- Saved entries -
= = = =

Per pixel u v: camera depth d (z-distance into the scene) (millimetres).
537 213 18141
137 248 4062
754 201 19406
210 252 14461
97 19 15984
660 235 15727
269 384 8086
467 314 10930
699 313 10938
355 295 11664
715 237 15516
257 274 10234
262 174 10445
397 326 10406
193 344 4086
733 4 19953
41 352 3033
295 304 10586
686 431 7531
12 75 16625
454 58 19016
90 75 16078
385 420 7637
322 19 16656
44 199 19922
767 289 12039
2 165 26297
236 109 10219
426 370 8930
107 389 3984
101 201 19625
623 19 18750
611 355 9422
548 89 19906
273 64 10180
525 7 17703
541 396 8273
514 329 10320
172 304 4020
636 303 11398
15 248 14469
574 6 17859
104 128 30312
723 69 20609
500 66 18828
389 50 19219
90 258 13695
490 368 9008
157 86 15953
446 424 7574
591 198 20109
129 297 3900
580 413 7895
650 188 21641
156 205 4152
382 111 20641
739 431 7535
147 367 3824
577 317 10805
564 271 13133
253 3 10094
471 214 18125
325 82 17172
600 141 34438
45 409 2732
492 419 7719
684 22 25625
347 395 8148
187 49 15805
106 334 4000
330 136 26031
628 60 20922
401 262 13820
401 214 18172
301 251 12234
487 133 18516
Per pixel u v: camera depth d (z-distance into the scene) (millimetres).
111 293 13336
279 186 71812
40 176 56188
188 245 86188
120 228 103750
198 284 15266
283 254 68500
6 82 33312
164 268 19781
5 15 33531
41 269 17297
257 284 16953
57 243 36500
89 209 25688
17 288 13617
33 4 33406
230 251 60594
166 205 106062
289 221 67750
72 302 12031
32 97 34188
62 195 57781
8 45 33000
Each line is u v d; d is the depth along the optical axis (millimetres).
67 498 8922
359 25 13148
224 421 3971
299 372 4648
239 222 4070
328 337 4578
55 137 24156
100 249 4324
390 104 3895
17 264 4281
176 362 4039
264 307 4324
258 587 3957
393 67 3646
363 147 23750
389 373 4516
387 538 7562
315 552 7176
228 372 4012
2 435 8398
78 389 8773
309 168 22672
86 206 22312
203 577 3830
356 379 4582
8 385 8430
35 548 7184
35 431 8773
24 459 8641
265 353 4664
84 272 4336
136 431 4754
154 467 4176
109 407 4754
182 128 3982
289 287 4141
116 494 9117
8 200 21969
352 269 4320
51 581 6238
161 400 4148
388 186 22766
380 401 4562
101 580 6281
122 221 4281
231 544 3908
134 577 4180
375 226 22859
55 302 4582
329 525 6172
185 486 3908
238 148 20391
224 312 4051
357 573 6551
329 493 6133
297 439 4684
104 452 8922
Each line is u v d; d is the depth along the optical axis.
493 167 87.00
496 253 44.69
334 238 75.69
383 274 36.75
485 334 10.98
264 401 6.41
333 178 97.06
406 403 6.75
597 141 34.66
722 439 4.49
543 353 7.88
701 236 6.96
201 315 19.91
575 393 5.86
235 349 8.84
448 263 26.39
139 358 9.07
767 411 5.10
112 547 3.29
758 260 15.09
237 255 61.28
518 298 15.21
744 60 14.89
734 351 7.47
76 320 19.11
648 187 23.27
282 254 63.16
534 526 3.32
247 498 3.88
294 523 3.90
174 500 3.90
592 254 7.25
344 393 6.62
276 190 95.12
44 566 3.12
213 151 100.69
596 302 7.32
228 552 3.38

= = = =

- YOUR TASK -
Lines of the data above that include the string "depth" must each be copied.

- TASK OUTPUT -
Per pixel u v: camera depth d (z-distance into the scene) (millimetres).
Per pixel u v: camera depth d (z-distance into the scene) (millimetres).
Each line is u v d; d is the depth along the optical axis (millimetres).
Each line is u v d; d is the depth along the optical axis.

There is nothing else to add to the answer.